Ladran los perros del alma, pero no muerden


Caminar por el campo suele ser una delicia. Esta era una sana costumbre del siglo XIX antes del atardecer. Contemplar los campos sembrados y las divisiones trazadas por hileras de árboles de toda especie, para regresar a casa y sentarse, durante las tardes frías, junto al fogón. Kant solía contar de su experiencia campera y de sus altos pensamientos rumiados  durante las caminatas.

Un día, después de un buen rato de lectura, salí al campo a dar una vuelta en solitario. Apenas había pasado el rezo del Angelus, y en esa comarca solían tañer las campanas al mediodía. Mi vista iba considerando el trabajo de unos campesinos en su pequeña parcela, cuando un par de perros salió de entre los maizales y en un par de brincos ya los tenía a mi lado. Mi primera intención, de forma natural, se iba por el echar a correr. Pero sabía que si hacía tal cosa iba a provocar a los perros y acabarían abalanzándose sobre mí, para atacarme. Durante mi niñez, y ahora en casa, había crecido entre estos animales, y sabía de sus reacciones. Correr en esos momentos es una provocación para ellos, y no cesan de perseguir hasta morder a su presa.

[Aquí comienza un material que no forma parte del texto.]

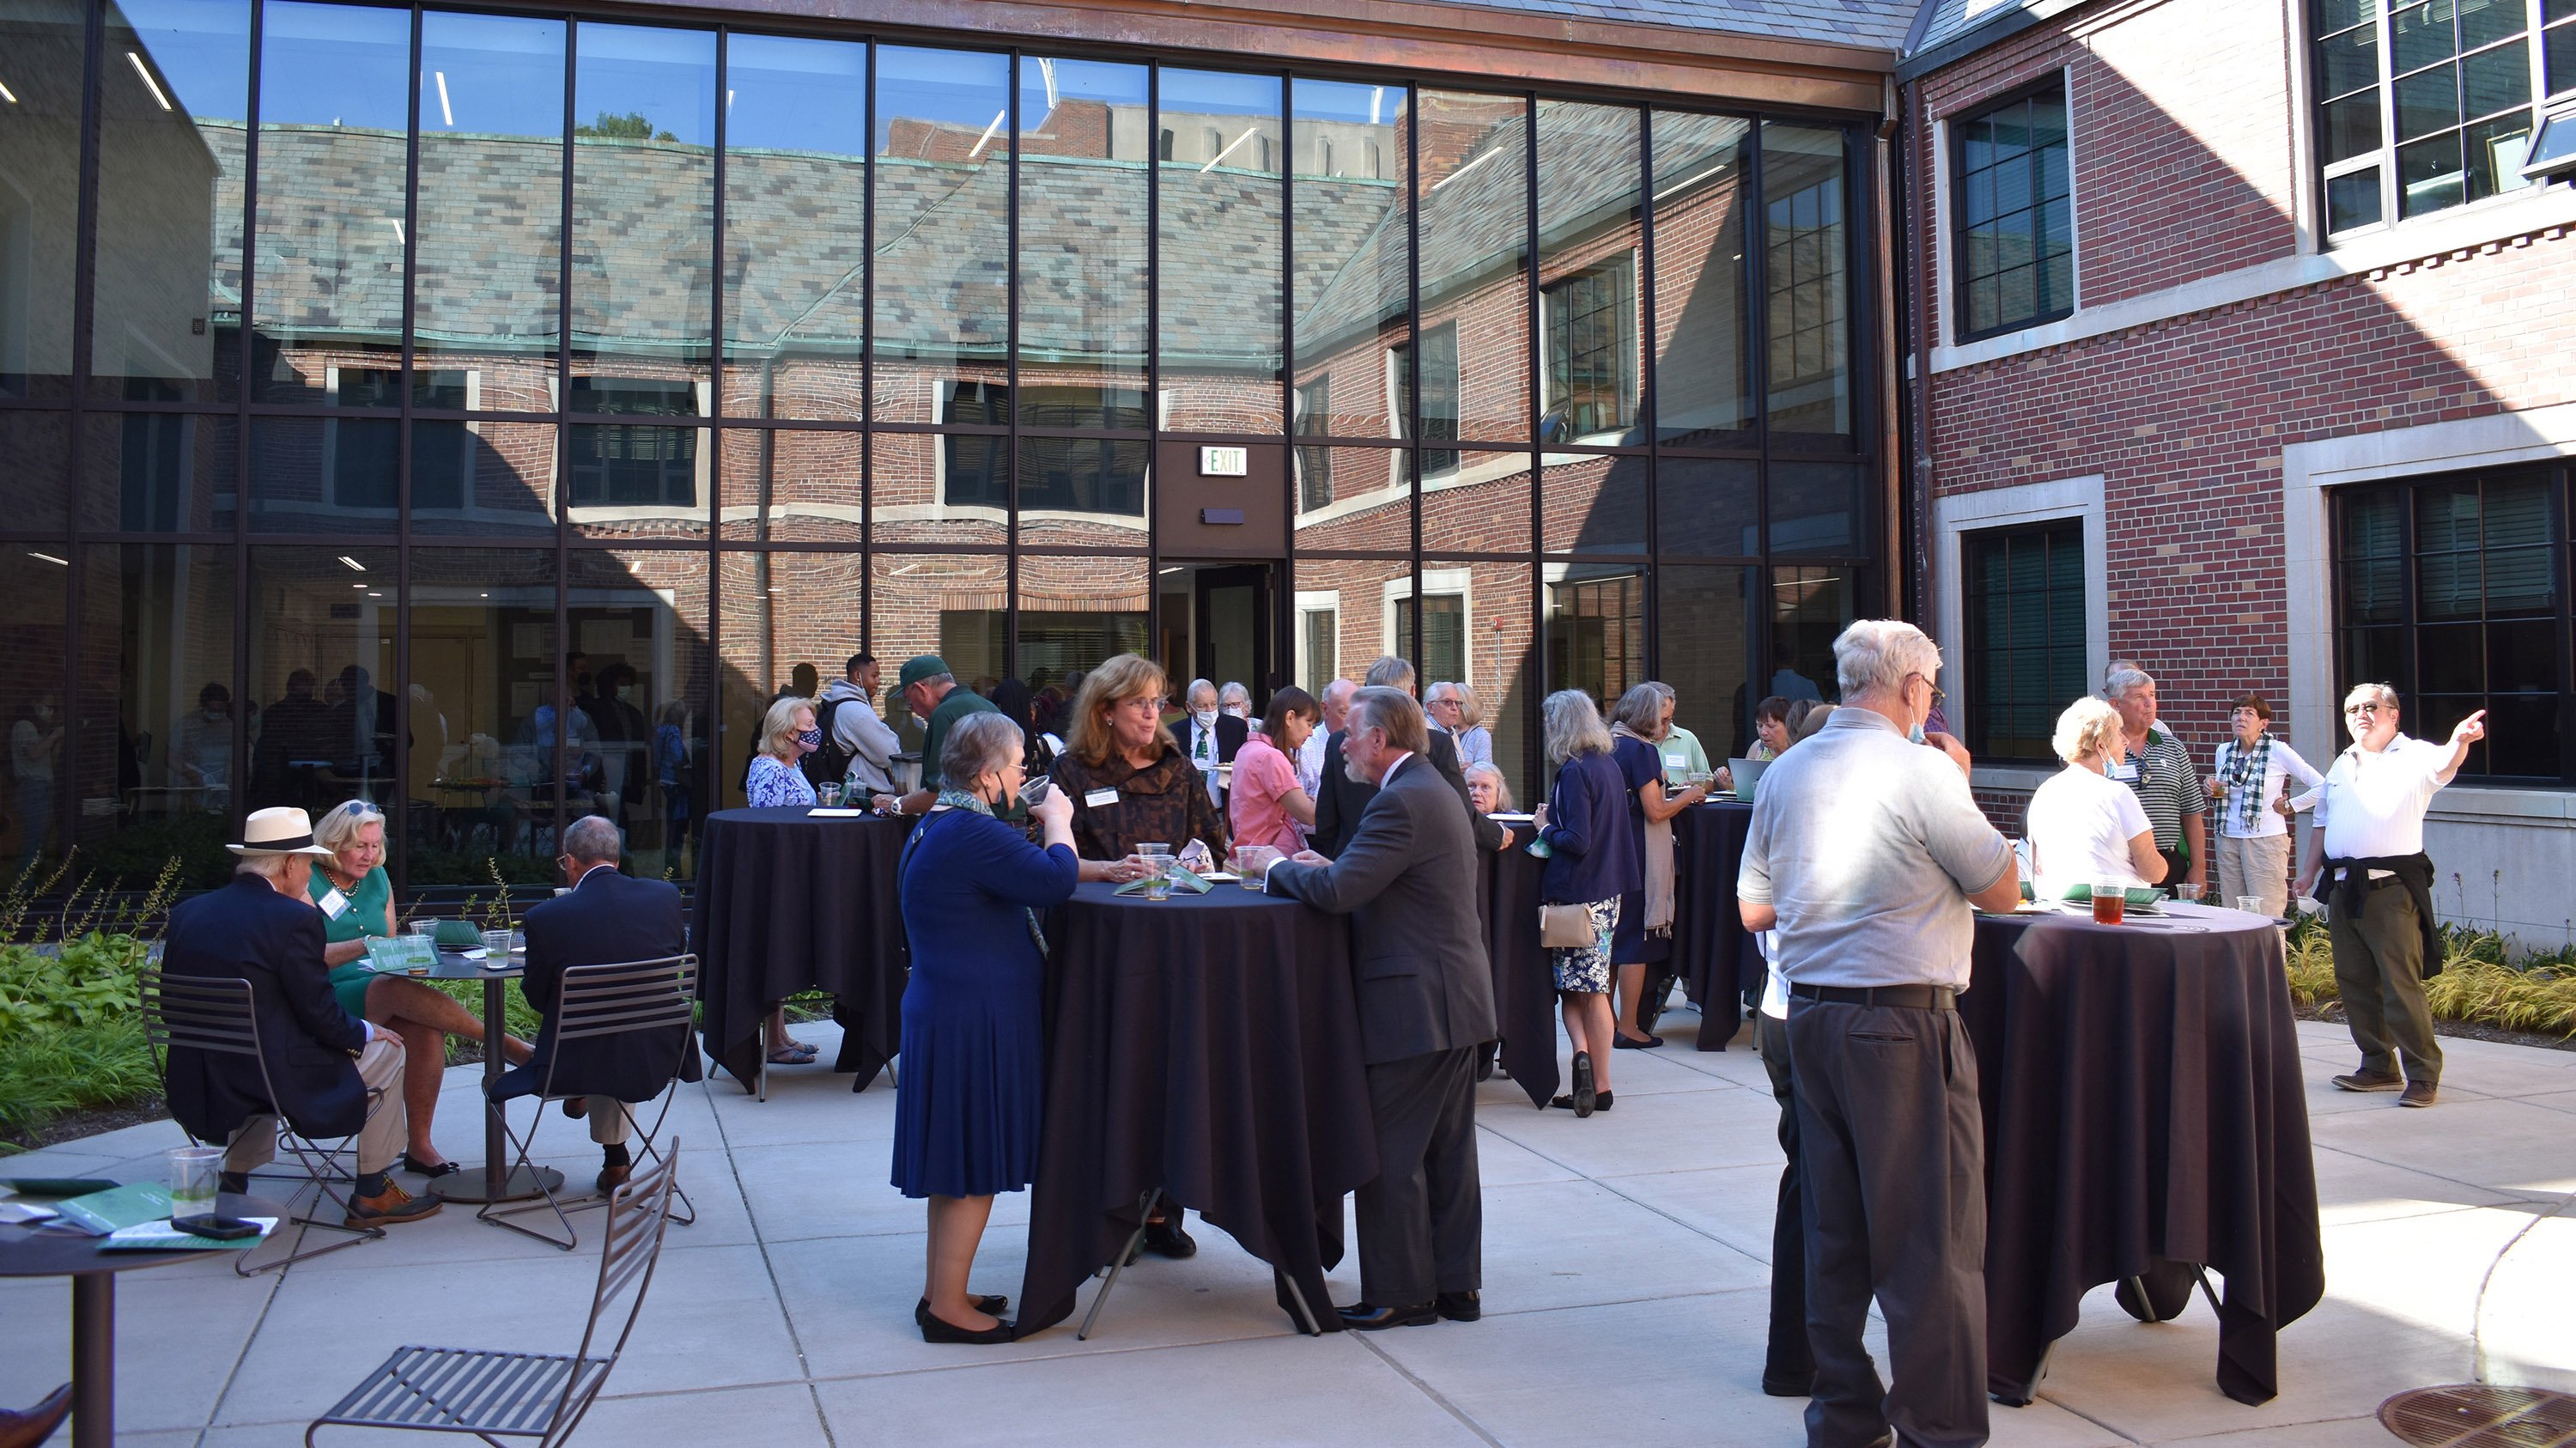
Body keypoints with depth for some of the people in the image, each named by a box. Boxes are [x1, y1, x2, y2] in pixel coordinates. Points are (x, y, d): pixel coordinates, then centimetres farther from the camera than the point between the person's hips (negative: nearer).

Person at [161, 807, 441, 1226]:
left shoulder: (187, 912, 3)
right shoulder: (294, 918, -16)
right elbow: (319, 1016, -13)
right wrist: (366, 1032, 6)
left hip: (195, 1086, 7)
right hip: (274, 1079, -7)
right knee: (386, 1054, 14)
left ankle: (234, 1181, 34)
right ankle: (372, 1196, 18)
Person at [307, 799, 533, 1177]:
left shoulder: (378, 879, 16)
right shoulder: (308, 882, -3)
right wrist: (365, 945, -26)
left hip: (378, 995, 6)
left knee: (426, 1029, -27)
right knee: (401, 990, -35)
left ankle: (420, 1145, -20)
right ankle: (506, 1045, -32)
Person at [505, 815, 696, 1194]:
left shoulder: (546, 918, -14)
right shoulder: (666, 896, -5)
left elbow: (536, 998, 0)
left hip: (583, 1062, -2)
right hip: (661, 1059, 2)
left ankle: (615, 1158, 45)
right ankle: (613, 1155, 44)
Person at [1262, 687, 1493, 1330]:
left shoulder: (1401, 802, -19)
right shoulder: (1433, 789, 14)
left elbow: (1337, 891, -26)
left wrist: (1277, 870, -9)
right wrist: (1329, 867, 8)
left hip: (1415, 1005, -10)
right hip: (1457, 1001, 10)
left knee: (1391, 1156, 0)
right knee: (1450, 1151, 15)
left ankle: (1401, 1294, 9)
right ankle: (1457, 1285, 23)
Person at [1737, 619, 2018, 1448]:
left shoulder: (1786, 772, 7)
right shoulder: (1922, 772, -12)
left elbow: (1754, 909, 13)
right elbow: (2002, 891, -4)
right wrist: (1963, 792, 7)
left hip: (1809, 1015, 7)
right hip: (1904, 1022, -7)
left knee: (1834, 1231, 14)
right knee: (1930, 1238, 2)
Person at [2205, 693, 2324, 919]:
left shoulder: (2278, 751, -7)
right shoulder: (2223, 751, 9)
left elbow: (2321, 786, -9)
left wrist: (2290, 806, -5)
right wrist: (2212, 791, 2)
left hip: (2265, 840, -5)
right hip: (2228, 839, 6)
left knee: (2267, 917, -8)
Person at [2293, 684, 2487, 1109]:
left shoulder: (2414, 757, -3)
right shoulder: (2341, 765, 18)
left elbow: (2444, 764, -26)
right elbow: (2322, 821, 25)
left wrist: (2459, 741, -48)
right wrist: (2310, 870, 21)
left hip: (2391, 887, -7)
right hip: (2343, 886, 7)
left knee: (2402, 985, -8)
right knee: (2354, 984, 11)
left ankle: (2423, 1075, 1)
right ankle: (2379, 1067, 23)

El más atrevido de los perros se acercó hasta mis pies. Cesé en mis movimientos, y me quedé rígido, sin aliento casi. El animal cogió con sus dientes mi tobillo izquierdo, y me quedé, sin moverme, esperando. Parece ser que el perro también esperaba mi reacción. Pasaron unos segundos; yo sentía los dientes del perro en mi carne, pero no los apretaba. Al cabo de un rato, parar mí eterno, el animal cejó en su ataque, apartó la boca de mi pierna, pero se quedó sin moverse junto a mí. Lo miraba y él también a mí. Poco a poco se fue alejando, pero sin apartar sus ojos de mi figura.

Dice el refrán: "perro que ladra, no muerde". Estos dos canes no ladraron nunca. Sus dueños, con dos gritos, los apartaron de mi camino. 

Apenas me vi libre de este ataque, rompí a dar gracias por haber salido ileso. Estos perros me llevaron a pensar en esos ataques de improviso perpetrados en la oscuridad del alma y sin casi posibilidad de defensa alguna. De noche, esos perros ladran hasta bien entrada la madrugada y traen recuerdos de ayer, siempre negativos, con un doble sesgo: no dejan conciliar el sueño y apenas permiten defenderse de los ataques. Como las mordidas del perro del camino, te toca los tobillos con los dientes, pero sin morderlos. No se puede correr, mejor dicho, no se debe correr en esas circunstancias. 

Así son los ladridos nocturnos de los perros del alma.  Ladran, pero no muerden. No hay que perder la serenidad, si se sabe invocar a quien puede ayudarte en esa vigilia nocturna: el ángel custodio, ése que cada uno tiene junto a sí desde el momento de la concepción y no le abandonará hasta la muerte.

Por eso se enfadan los perros. No muerden, pero a veces sus "latidos", no dejan dormir.